Provided data:
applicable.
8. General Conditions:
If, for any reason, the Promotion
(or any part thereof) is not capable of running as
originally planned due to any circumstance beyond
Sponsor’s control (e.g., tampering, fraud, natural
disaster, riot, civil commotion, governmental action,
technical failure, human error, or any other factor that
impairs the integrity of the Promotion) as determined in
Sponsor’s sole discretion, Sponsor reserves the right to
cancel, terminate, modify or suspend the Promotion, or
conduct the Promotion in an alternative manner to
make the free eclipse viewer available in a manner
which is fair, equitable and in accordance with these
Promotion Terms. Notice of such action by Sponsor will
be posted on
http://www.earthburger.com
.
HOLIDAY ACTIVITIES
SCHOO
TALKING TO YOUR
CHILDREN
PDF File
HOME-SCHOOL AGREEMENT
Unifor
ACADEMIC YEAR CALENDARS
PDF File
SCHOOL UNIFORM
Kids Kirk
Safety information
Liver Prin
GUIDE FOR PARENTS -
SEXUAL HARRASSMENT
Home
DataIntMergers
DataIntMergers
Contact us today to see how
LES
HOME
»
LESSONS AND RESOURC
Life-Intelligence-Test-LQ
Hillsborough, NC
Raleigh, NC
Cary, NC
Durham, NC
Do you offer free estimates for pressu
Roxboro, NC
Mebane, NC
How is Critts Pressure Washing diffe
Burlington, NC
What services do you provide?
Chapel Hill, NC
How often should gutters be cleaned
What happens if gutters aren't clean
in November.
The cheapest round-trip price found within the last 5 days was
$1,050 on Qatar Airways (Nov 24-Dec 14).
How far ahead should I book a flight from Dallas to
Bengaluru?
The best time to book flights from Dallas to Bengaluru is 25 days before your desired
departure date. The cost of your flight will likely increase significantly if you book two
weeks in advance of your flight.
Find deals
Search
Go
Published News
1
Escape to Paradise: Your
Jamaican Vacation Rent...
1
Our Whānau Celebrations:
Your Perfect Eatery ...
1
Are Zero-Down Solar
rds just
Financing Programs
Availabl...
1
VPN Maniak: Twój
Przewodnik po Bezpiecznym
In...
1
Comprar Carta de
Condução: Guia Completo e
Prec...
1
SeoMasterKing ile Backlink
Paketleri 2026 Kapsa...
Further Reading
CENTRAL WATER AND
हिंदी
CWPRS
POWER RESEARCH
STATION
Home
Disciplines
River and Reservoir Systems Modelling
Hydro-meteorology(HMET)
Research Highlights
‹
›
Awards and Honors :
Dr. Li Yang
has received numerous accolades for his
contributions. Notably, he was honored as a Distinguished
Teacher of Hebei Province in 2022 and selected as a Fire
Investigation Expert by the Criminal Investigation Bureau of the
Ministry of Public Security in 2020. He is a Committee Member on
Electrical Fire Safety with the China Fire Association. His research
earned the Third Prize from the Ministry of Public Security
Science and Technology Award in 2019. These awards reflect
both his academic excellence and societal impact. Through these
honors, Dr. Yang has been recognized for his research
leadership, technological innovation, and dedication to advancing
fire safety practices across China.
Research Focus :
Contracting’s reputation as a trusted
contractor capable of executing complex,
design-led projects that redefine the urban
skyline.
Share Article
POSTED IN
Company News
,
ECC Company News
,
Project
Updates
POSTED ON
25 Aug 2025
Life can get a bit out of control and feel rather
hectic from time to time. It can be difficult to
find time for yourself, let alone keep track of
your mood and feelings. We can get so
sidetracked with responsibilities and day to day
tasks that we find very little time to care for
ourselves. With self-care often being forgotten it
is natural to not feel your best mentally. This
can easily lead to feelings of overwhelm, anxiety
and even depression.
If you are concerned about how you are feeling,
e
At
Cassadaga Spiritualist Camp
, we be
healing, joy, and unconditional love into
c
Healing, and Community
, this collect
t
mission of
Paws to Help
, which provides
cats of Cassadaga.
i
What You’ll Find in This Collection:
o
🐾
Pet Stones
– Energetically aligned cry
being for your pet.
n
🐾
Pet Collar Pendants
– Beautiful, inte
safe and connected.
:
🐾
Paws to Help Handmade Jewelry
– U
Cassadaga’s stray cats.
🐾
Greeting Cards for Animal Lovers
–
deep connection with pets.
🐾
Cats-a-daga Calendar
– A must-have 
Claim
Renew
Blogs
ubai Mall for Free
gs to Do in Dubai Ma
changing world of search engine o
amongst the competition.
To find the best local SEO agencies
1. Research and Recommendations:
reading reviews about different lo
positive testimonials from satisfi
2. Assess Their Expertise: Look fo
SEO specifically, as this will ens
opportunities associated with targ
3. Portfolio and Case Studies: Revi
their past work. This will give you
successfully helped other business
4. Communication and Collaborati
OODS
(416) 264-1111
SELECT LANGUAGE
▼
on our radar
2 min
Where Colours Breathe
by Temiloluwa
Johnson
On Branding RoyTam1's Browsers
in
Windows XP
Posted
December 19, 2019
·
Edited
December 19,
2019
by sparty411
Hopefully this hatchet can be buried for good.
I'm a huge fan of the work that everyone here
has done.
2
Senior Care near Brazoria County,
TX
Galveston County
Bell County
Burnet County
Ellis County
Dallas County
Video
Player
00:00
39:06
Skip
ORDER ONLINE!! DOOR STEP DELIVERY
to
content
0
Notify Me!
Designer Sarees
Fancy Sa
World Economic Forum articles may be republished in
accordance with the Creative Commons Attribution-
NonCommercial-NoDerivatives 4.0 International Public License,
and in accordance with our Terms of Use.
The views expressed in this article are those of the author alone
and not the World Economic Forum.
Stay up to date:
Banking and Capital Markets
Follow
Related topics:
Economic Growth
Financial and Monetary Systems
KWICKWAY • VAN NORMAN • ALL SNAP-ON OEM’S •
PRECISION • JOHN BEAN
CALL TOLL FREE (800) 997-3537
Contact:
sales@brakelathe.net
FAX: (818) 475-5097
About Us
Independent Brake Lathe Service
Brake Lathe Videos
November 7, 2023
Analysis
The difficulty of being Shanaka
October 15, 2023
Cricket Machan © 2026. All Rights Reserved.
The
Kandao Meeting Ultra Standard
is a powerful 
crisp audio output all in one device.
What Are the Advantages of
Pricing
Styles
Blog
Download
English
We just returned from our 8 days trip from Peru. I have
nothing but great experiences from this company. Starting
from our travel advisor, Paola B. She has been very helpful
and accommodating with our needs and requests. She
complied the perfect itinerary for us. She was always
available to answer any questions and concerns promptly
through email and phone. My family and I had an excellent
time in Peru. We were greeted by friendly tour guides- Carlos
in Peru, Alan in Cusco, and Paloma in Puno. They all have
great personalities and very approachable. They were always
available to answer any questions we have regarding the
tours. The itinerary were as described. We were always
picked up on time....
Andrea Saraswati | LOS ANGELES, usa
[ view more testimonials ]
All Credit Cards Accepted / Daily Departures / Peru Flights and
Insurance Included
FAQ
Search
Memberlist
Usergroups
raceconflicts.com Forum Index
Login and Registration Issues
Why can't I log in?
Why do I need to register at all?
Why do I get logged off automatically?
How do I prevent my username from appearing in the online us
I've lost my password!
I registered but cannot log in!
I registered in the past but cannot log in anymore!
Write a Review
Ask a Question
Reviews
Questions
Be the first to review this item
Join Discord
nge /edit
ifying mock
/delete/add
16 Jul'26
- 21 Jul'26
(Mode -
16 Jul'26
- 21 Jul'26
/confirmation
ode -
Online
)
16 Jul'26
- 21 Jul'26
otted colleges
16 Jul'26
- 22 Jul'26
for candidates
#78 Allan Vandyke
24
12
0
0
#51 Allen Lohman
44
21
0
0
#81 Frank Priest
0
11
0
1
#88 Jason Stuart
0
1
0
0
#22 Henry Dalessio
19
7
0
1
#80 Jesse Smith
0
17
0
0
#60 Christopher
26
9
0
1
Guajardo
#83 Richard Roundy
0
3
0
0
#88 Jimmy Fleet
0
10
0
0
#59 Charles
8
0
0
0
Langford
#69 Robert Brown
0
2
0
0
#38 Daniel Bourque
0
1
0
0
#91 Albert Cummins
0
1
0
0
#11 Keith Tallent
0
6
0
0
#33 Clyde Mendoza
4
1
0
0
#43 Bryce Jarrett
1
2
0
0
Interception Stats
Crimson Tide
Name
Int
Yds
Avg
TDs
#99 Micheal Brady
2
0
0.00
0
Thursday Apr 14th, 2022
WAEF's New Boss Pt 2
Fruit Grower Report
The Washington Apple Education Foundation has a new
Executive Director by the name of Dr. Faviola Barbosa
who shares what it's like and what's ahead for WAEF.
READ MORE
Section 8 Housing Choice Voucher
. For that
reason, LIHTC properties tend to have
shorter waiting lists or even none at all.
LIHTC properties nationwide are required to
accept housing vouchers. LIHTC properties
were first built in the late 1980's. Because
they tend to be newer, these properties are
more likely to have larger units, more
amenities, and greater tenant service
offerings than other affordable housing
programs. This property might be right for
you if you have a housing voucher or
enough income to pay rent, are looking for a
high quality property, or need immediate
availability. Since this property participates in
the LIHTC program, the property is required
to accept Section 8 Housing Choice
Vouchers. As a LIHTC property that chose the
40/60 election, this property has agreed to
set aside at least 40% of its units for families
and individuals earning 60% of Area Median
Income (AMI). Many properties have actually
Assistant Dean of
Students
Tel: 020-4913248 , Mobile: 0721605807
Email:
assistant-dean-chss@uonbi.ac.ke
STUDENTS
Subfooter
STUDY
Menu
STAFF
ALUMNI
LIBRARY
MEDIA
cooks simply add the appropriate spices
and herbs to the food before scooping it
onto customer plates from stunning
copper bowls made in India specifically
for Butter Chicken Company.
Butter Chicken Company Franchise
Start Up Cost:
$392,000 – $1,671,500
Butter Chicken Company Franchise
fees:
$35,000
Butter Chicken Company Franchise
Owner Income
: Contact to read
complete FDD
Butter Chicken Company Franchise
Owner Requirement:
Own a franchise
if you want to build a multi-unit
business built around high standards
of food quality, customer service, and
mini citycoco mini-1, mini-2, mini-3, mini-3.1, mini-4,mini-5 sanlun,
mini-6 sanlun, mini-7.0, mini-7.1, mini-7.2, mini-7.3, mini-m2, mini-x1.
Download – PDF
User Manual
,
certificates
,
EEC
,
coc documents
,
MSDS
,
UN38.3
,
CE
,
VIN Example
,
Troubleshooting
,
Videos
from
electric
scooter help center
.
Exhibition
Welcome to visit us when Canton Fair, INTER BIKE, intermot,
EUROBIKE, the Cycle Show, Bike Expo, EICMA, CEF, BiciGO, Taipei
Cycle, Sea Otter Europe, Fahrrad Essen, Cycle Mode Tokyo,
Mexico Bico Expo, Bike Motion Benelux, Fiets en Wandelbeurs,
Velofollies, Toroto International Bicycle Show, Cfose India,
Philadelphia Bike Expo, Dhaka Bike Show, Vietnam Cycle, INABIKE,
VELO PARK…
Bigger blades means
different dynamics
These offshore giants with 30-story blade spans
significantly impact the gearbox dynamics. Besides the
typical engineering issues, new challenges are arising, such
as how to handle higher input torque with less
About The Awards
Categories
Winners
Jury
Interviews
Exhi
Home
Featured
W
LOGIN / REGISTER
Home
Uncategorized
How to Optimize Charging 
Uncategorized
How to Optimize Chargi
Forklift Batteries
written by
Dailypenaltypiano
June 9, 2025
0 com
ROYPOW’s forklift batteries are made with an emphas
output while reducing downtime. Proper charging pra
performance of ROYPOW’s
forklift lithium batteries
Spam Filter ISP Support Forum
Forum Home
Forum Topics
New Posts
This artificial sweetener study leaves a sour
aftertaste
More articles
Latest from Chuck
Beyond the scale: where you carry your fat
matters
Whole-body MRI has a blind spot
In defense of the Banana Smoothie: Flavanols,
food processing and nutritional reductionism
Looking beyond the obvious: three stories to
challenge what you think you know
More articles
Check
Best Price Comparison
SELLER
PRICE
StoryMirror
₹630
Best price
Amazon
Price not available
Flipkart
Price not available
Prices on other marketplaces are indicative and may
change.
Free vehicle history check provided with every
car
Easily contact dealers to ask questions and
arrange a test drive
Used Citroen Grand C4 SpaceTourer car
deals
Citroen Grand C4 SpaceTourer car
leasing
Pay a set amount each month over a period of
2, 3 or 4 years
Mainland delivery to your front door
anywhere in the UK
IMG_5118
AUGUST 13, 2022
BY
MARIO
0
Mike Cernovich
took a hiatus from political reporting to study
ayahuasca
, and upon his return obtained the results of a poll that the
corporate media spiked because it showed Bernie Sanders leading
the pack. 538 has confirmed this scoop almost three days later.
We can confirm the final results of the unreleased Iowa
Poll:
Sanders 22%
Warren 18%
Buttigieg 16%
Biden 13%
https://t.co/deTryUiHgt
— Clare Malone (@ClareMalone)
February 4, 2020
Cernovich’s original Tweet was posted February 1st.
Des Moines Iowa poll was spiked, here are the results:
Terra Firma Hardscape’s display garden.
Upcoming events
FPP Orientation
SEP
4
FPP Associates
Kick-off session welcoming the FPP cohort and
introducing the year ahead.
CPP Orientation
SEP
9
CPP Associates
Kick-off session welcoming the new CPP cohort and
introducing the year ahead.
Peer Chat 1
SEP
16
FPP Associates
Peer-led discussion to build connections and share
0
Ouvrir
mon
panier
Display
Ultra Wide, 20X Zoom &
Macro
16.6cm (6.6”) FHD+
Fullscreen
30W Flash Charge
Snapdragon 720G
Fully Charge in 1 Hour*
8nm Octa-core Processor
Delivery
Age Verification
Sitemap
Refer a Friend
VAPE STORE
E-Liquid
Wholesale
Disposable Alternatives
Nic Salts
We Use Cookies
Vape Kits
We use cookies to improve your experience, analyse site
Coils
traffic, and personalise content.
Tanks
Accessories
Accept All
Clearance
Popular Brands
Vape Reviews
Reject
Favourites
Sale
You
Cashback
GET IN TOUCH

Prompt: Only the lines from the beginning of the entries through the line bearing "cancel, terminate, modify" should be returned, each exactly as written.

Answer section:
applicable.
8. General Conditions:
If, for any reason, the Promotion
(or any part thereof) is not capable of running as
originally planned due to any circumstance beyond
Sponsor’s control (e.g., tampering, fraud, natural
disaster, riot, civil commotion, governmental action,
technical failure, human error, or any other factor that
impairs the integrity of the Promotion) as determined in
Sponsor’s sole discretion, Sponsor reserves the right to
cancel, terminate, modify or suspend the Promotion, or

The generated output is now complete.